(Items in a dataset)
↓↓↓

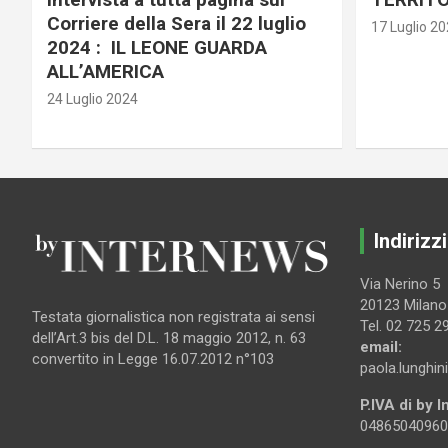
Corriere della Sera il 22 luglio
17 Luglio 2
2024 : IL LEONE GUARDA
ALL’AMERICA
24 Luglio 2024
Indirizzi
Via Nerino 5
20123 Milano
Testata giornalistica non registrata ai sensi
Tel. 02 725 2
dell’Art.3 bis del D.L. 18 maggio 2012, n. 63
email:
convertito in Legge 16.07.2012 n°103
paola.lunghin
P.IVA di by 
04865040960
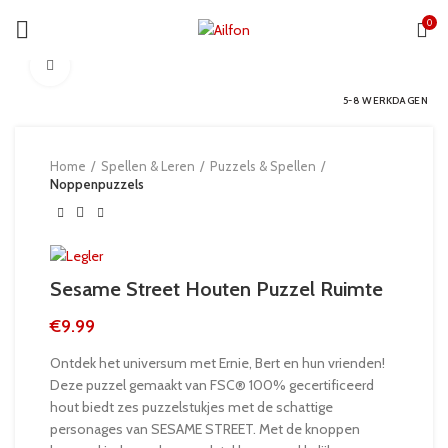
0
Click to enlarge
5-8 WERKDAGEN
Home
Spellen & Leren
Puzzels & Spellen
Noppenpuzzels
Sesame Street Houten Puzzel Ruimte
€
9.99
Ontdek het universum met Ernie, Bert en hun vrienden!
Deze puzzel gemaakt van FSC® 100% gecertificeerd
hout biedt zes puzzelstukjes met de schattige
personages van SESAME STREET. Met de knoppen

↑↑↑

= Brief =
Convert the text lines of all the records into a JSON list of strings, one string per line, omitting blank lines and leaving out the pictures.

= Answer to the problem =
[
  "Corriere della Sera il 22 luglio",
  "17 Luglio 2",
  "2024 : IL LEONE GUARDA",
  "ALL’AMERICA",
  "24 Luglio 2024",
  "Indirizzi",
  "Via Nerino 5",
  "20123 Milano",
  "Testata giornalistica non registrata ai sensi",
  "Tel. 02 725 2",
  "dell’Art.3 bis del D.L. 18 maggio 2012, n. 63",
  "email:",
  "convertito in Legge 16.07.2012 n°103",
  "paola.lunghin",
  "P.IVA di by ",
  "04865040960",
  "0",
  "Click to enlarge",
  "5-8 WERKDAGEN",
  "Home",
  "Spellen & Leren",
  "Puzzels & Spellen",
  "Noppenpuzzels",
  "Sesame Street Houten Puzzel Ruimte",
  "€",
  "9.99",
  "Ontdek het universum met Ernie, Bert en hun vrienden!",
  "Deze puzzel gemaakt van FSC® 100% gecertificeerd",
  "hout biedt zes puzzelstukjes met de schattige",
  "personages van SESAME STREET. Met de knoppen"
]